With many of us now working from home, it has never been so important to recognize that we are still social, collaborative beings living and working in a technology-driven digital world. But as AI, machine learning, and other technologies develop at pace, strategies and solutions that focus on fostering wellbeing and happiness are often left behind.
Esther Perel, a world-leading therapist, offers a compelling argument for the value that human relationships have to our personal and professional lives and the benefits of promoting these within the workplace has to productivity and profit.
Ester Perel is the author of the bestselling books ‘Mating in Captivity’ and ‘The State of Affairs’ with a successful couple’s therapy practice in New York. Her basic premise makes sense. Today’s workplaces are built on relationships whether with reports, co-workers, customers or any other stakeholders.
Effective relationships grease the wheels of any organization and make them function successfully. Highly performing organizations are more profitable. Poor relationships can create a toxic corporate culture, where employees feel psychologically insecure with significant fallout.
This can include absenteeism, mental health problems, increased errors, and reduced creativity, all impacting employee engagement which ultimately hits productivity and therefore profitability.
Loss of trust
Technology has given us more freedom than ever both professionally and personally, but it has also resulted in feelings of isolation and anxiety. Loneliness is public health crisis No. I, Perel believes. She adds another dimension to the definition of loneliness, “experiencing a loss of trust and a loss of capital” rather than feeling socially isolated. This happens at home in primary relationships with partners who are more interested in their smart phones than the person next to them, but is equally possible in the workplace. Especially with more of us now remote and cut off from the buzz of office life.
There is no doubt that workplace relationships are as prone to jealousy and bitterness as personal ones, with all the corresponding negative behaviour and reactions. Many of us have seen this in our daily work lives as we might have done in a private relationship: raging, power playing, ghosting, betrayal, jealousy or withholding. Who hasn’t felt stabbed in the back by a colleague, disappointed by a boss who plays favourites, betrayed by a report or overwhelmed by an angry customer? Who has ever wondered if a co-worker is plotting to undermine us or tried to protect their team from an external and possibly Machiavellian power player?
Secure but independent
There are many individuals who experience career setbacks or who are unhappy in their professional lives.
Mobbing, bullying, incivility, disrespectful behavour, sexism, harassment and discrimination are widespread.
A common denominator in typically toxic workplace culture is a lack of inclusion, respect, and trust. Research from Google’s Project Aristotle suggests that feeling psychologically secure is the leading ingredient to building an effective team. Here empathy, trust, dependability, and the possibility for every team member to be authentic play a driving role. These are the same qualities Perel maintains, we look for in a personal relationship, combined with sometimes contradictory desires to feel secure but independent.
For the first time, emotions which were once the scourge of the work place, are being linked to enhanced professional performance. Perel connects this to our driving need to belong and a new generation which has different expectations for all relationships. She talks about trust, authenticity, belonging and self-actualisation.

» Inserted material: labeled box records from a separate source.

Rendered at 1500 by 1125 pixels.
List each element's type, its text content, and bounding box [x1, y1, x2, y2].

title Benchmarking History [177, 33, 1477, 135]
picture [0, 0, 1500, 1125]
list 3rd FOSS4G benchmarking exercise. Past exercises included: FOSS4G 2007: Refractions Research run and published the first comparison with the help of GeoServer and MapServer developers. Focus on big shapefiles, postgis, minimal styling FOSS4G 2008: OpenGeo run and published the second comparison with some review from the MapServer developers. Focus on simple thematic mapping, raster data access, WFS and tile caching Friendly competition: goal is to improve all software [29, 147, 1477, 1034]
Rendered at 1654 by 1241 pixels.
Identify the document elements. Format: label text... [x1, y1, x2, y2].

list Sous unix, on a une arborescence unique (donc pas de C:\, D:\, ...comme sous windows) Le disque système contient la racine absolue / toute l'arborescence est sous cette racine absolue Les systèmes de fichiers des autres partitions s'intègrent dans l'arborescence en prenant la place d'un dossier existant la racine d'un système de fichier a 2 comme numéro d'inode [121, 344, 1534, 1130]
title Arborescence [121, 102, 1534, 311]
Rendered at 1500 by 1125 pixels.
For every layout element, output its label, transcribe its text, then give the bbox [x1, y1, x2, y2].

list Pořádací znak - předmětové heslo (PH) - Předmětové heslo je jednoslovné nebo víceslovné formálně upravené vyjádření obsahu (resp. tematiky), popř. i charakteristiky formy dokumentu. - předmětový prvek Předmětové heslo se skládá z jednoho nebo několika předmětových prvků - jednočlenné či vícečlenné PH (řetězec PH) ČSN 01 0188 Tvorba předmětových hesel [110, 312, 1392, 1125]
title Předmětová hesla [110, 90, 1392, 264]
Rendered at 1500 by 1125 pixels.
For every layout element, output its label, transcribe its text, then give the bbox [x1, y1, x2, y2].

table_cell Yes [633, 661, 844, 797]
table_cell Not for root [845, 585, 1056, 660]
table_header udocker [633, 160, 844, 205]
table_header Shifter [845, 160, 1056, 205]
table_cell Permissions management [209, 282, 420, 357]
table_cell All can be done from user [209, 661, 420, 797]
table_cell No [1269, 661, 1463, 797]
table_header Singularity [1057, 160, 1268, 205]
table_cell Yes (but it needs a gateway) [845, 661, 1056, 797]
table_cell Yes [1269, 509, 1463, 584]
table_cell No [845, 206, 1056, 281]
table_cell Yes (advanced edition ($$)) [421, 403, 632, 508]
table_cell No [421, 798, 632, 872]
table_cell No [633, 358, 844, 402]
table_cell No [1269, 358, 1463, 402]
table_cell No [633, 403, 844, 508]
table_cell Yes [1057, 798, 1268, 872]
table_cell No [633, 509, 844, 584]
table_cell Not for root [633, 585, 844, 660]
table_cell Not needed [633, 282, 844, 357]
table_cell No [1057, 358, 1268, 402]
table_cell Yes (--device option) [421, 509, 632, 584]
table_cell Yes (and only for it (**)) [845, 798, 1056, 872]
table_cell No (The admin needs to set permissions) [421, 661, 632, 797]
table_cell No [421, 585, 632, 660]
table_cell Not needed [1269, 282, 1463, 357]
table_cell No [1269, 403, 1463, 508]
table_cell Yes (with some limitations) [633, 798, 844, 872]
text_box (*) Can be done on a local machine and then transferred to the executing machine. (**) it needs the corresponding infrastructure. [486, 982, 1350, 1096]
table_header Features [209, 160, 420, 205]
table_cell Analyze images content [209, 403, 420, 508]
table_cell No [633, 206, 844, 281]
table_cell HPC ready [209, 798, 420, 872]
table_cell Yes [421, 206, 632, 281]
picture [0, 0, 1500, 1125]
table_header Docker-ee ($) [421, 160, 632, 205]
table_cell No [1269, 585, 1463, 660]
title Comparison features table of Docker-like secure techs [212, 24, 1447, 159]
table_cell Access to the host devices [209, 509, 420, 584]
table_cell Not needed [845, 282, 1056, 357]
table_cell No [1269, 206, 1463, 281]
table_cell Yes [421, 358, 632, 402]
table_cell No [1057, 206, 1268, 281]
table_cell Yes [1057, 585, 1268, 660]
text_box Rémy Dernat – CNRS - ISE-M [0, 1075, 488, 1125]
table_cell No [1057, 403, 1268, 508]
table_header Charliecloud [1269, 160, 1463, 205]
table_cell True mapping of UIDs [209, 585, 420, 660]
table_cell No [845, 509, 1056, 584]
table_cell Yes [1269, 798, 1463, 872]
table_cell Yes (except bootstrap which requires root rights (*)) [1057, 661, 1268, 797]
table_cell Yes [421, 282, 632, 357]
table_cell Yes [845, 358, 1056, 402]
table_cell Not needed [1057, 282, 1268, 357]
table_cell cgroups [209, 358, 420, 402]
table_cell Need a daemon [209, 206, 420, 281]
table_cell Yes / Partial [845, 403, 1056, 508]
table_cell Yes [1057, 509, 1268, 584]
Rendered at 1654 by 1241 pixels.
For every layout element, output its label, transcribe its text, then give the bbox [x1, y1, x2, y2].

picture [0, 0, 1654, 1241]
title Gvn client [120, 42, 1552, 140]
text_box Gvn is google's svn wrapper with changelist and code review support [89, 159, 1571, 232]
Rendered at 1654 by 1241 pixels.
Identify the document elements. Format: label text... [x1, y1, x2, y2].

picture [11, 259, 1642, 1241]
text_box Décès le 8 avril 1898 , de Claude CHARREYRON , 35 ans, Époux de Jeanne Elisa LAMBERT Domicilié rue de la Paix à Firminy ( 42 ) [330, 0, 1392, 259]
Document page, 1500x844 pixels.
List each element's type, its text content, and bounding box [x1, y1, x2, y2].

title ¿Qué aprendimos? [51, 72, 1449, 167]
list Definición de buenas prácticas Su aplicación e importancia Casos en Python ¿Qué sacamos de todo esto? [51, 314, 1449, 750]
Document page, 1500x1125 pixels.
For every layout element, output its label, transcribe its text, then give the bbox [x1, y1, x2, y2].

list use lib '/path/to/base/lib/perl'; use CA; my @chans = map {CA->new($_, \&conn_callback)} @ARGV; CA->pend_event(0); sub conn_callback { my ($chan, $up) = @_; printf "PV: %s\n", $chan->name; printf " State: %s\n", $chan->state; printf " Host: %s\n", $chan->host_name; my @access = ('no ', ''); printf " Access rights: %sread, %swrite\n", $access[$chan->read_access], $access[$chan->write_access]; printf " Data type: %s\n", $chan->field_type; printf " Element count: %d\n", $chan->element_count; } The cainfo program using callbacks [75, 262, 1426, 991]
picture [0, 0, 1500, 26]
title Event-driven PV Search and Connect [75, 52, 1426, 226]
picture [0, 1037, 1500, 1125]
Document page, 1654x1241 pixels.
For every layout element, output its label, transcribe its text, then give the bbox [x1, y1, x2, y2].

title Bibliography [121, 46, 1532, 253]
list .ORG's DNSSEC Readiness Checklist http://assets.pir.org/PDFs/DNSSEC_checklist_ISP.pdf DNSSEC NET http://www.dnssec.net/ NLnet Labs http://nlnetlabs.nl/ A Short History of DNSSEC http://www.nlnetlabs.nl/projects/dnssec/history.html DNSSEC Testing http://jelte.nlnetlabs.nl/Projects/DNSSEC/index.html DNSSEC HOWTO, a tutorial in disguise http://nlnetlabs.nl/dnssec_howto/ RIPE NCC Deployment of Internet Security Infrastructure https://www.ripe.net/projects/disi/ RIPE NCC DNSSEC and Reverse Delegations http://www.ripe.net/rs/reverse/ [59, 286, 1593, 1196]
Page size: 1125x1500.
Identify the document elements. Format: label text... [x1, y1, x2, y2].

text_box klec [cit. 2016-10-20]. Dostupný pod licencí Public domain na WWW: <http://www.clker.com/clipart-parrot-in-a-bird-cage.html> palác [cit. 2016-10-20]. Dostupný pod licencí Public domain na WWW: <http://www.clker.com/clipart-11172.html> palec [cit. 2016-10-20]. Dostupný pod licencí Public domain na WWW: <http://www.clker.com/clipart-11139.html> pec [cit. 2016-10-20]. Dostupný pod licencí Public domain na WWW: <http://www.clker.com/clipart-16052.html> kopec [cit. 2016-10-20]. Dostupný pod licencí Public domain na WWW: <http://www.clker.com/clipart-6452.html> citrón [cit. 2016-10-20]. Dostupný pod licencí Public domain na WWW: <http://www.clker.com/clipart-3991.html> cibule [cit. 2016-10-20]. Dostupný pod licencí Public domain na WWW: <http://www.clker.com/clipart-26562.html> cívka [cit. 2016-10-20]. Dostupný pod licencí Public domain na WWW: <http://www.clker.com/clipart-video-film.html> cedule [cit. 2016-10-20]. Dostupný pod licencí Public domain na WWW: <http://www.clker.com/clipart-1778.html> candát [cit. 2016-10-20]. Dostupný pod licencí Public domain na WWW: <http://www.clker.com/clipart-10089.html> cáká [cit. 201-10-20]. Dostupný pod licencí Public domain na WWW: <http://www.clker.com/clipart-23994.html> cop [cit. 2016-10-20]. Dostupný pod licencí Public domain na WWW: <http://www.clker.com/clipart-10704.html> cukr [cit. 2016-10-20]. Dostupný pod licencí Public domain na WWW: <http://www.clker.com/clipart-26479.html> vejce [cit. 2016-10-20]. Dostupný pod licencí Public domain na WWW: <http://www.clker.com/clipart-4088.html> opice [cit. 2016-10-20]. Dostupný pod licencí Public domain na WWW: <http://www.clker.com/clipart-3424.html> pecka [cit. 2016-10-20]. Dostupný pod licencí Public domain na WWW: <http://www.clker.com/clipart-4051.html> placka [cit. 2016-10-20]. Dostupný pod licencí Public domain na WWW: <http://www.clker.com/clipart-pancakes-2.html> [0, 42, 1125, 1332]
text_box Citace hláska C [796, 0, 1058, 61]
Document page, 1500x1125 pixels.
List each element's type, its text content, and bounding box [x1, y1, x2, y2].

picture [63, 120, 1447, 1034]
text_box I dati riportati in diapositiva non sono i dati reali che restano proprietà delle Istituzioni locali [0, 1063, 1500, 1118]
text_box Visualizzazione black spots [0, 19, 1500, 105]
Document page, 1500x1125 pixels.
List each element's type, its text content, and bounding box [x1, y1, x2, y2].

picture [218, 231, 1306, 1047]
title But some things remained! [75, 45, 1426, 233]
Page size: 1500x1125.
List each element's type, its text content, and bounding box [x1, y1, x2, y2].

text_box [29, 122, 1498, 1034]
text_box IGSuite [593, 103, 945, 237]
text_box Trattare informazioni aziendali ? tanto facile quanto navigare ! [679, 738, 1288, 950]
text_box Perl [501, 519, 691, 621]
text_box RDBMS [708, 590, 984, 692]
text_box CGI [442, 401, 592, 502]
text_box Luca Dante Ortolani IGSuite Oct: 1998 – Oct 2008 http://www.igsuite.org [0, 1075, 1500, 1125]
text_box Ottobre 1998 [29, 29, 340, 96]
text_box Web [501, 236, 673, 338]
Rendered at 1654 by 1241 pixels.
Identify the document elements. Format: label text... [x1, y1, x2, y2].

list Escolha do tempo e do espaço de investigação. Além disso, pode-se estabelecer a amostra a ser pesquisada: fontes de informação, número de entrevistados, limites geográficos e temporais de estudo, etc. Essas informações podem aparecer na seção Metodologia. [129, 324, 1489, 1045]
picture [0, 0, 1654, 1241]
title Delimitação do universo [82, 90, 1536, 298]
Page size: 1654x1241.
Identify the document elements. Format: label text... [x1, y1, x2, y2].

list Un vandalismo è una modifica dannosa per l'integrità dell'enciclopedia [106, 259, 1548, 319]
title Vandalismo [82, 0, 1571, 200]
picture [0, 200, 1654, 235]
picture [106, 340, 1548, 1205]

Relationship fluency is a vital skill
“Relationship fluency” she believes is critical to business success and how we relate to one another is key to the bottom line. Today as the traditional concepts of loyalty and fidelity within our primary relationships are being re-configured, we are seeing a new approach to loyalty and engagement for organisations. Relationship fluency will be a vital soft skill. This will provide challenges as both sides navigate potentially mismatched expectations around fidelity and loyalty and security and freedom.